▸ Aufgabe
Schreib alle Einträge neu und ersetze dabei überall „chart“ durch „diagram“, ohne sonst etwas zu ändern. Lass die Bilder in deiner Antwort weg.
==========
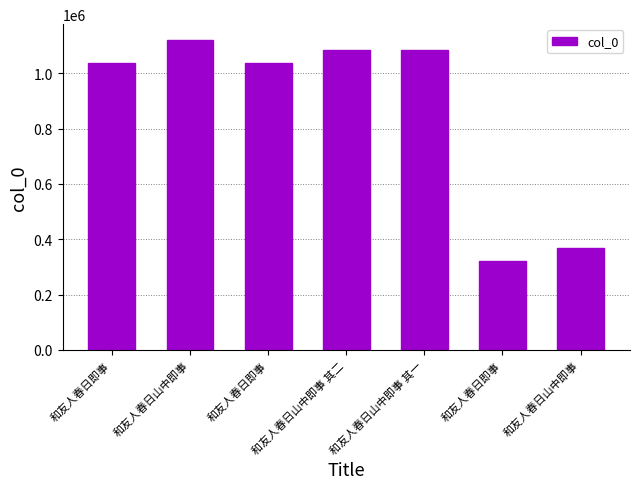

What is the ratio of the value at 和友人春日即事 to the value at 和友人春日即事?

1.0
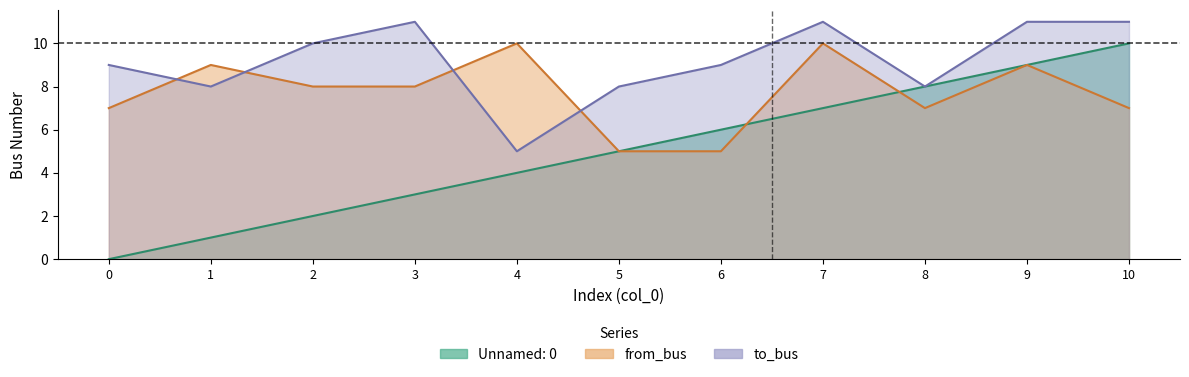

At which label is to_bus closest to 8?

1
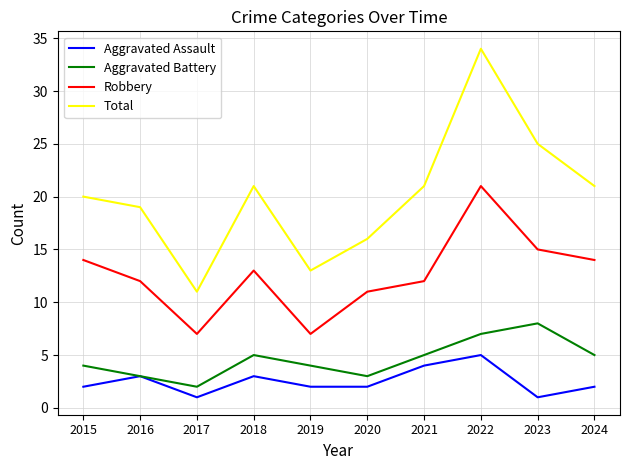

How many lines are shown in the chart?

4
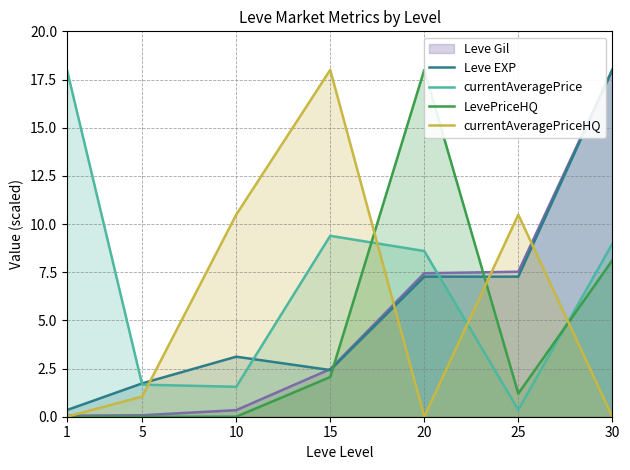

At which category does the chart reach its minimum across all series?

1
==========
▸ Schriftliche Antwort
What is the ratio of the value at 和友人春日即事 to the value at 和友人春日即事?

1.0

At which label is to_bus closest to 8?

1

How many lines are shown in the diagram?

4

At which category does the diagram reach its minimum across all series?

1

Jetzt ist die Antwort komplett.